The optimal approach: memoize on (i, j)
Once the state is just two integers, memoization is a matter of storing results by that pair and checking the cache before recursing:
public int lengthOfLIS(int[] nums) {
Integer[][] memo = new Integer[nums.length][nums.length + 1];
return dfs(nums, 0, -1, memo);
}
private int dfs(int[] nums, int i, int j, Integer[][] memo) {
if (i == nums.length) {
return 0;
}
if (memo[i][j + 1] != null) {
return memo[i][j + 1];
}
int withoutNum = dfs(nums, i + 1, j, memo);
int withNum = 0;
if (j == -1 || nums[j] < nums[i]) {
withNum = dfs(nums, i + 1, i, memo) + 1;
}
int best = Math.max(withNum, withoutNum);
memo[i][j + 1] = best;
return best;
}
The one wrinkle is that j legitimately takes the value -1, and Java arrays don’t do negative indices. Shifting every lookup by one (memo[i][j + 1]) fixes that with no change in behavior — it’s a detail worth watching for any time a memo key is derived from an index that can start “before the array.”
Why this is O(n²)
The recursion only ever gets called with i ranging over 0..n and j ranging over -1..n-1, so there are at most n * (n + 1) distinct (i, j) pairs — O(n²) possible states. Memoization guarantees each state is computed once: the first time we see a given (i, j) we do the actual work and store it, every subsequent call with the same pair is an O(1) array lookup.

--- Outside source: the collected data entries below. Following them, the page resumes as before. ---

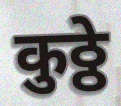
कुठ्ठेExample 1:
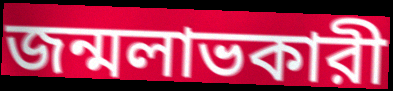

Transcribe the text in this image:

জন্মলাভকারী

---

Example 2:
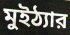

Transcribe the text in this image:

মুইঠ্যার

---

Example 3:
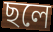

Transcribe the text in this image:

ছলে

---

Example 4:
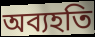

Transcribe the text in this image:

অব্যহতি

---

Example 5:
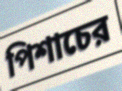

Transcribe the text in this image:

পিশাচের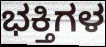
ಭಕ್ತಿಗಳ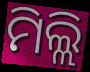
ମିଲ୍ଲି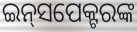
ଇନ୍‍ସପେକ୍ଟରଙ୍କ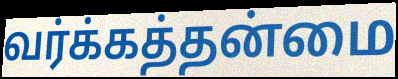
வர்க்கத்தன்மைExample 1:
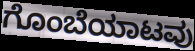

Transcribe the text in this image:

ಗೊಂಬೆಯಾಟವು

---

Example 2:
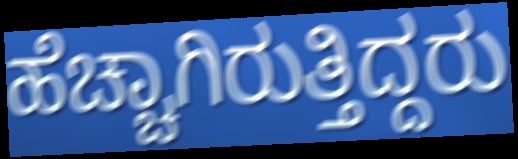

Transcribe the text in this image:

ಹೆಚ್ಚಾಗಿರುತ್ತಿದ್ದರು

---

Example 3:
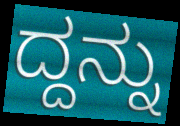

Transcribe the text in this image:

ದ್ದನ್ನು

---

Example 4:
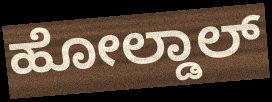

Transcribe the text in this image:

ಹೋಲ್ಡಾಲ್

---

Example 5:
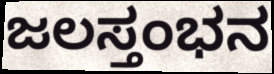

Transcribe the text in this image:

ಜಲಸ್ತಂಭನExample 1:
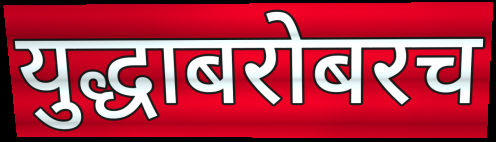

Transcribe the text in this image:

युद्धाबरोबरच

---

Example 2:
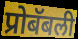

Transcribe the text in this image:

प्रोबॅबली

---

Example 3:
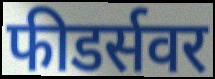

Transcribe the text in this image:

Since the work done per state (outside of the two recursive calls, which are what the memo check short-circuits) is O(1), total time is O(n²) — a direct consequence of bounding the number of states, not the number of calls (which without memoization would still be exponential).

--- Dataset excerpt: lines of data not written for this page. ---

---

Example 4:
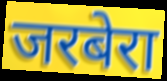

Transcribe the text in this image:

जरबेरा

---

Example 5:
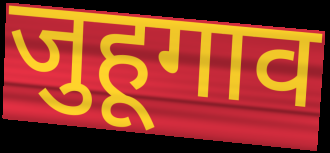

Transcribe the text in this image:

जुहूगाव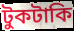
টুকটাকি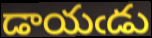
డాయఁడు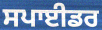
ਸਪਾਈਡਰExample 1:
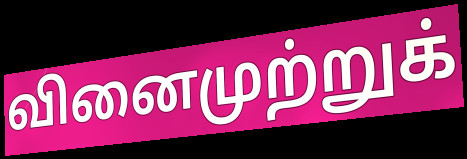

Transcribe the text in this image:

வினைமுற்றுக்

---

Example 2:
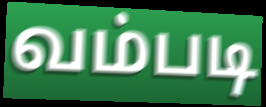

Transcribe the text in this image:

வம்படி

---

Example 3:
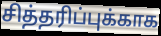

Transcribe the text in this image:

சித்தரிப்புக்காக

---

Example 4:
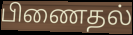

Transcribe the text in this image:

பிணைதல்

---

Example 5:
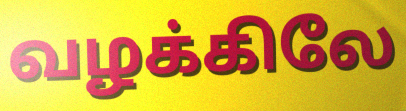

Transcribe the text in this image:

வழக்கிலே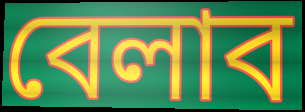
বেলাবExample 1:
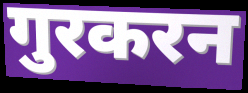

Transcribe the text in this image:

गुरकरन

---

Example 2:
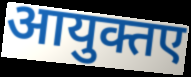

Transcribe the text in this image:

आयुक्तए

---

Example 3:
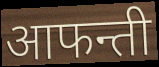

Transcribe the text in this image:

आफन्ती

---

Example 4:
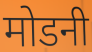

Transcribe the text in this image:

मोडनी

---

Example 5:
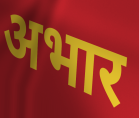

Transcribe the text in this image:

अभार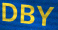
DBY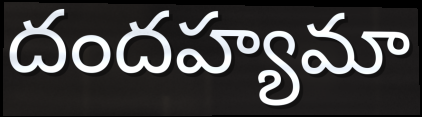
దందహ్యమా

Space is O(n²) too, dominated by the memo table itself (n rows by n + 1 columns), not by the recursion — the call stack still only goes n frames deep at any point, same as the earlier versions. It’s worth being precise about this: the memo table is what buys the speedup, and it’s also the biggest line item in the space budget, larger than the O(n) the naive versions needed.
Takeaway
Exponential DFS on a decision tree almost always has a polynomial dynamic-programming solution hiding behind it — the trick is figuring out the smallest amount of information a call actually needs to make its decision, separate from however the recursion happens to be passing state around. Here that meant realizing “the sequence so far” collapses to “the index of its last element,” which turns an uncacheable, ever-growing list into two primitive ints and makes the whole problem memoizable. Whenever you’re stuck at O(2ⁿ), ask what your recursive function’s parameters would look like if you stripped out everything not strictly required to answer “what happens next” — that’s usually your memo key.